Rafael’s face changes. Something flickers in his eyes that might be panic, might be calculation. “Adriana, wait. Let’s not do anything hasty. We can work this out.”

“There’s nothing to work out.”

“Think about what you’re saying. A divorce would be complicated. Both families, everything our fathers arranged. Your father would…”

“I don’t care about my father.” The words feel foreign in my mouth. I’ve never said them before. I’ve never even thought them before. “I don’t care what our families want. I don’t care about any of it.”

“You don’t mean that.”

“I do.” I’m backing toward the door now, putting distance between us with every step. “I’m done. Do you understand me? I’m done being the good daughter. I’m done being the obedient wife. I’m done pretending everything is fine when it’s rotten underneath.”

“Ana, please…”

“Don’t call me that.” It comes out quiet, quieter than the shouting, and it cuts deeper for it. “I gave you that name.

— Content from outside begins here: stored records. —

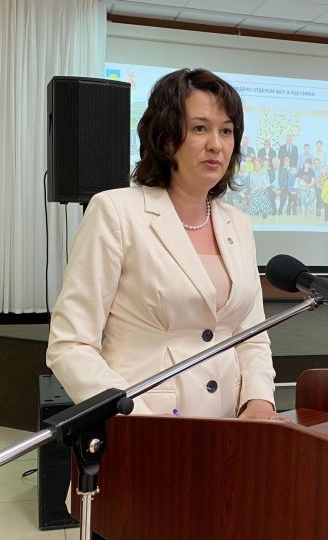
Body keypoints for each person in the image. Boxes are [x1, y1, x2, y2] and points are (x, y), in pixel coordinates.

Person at [47, 68, 283, 422]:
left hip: (232, 426)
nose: (216, 144)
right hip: (146, 424)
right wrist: (138, 422)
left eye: (226, 131)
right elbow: (70, 344)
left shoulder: (238, 223)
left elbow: (251, 336)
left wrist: (259, 401)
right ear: (167, 137)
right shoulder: (116, 211)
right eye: (200, 128)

I let you in, and you didn’t even bother to ask what it meant. So no. You don’t get to call me Ana. Not anymore. It’s Adriana to you now, the way it should have stayed.”

I reach the doorway, my hand finding the frame, solid wood under my fingers.

I turn and walk away.

Rafael calls after me. I hear his footsteps, hear him stumbling as he tries to follow. But I don’t stop. I don’t turn around. I don’t look back.

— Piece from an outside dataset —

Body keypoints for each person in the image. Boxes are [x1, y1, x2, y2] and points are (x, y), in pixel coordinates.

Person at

The hallway stretches out before me, that same long quiet hallway I walked down with so much hope just minutes ago. The carpet still muffles my footsteps. The light still filters through the windows at the far end. Nothing has changed.

Everything has changed.

I reach the stairs and descend, my hand gripping the banister so tightly my knuckles go white. One step, then another, then another. I count them in my head, giving myself something to focus on, something to keep me moving forward.

The foyer opens up below me, all that cold marble and dark wood. All those expensive things that were never mine, that were always just borrowed, just like Rafael was borrowed, just like this whole life was borrowed.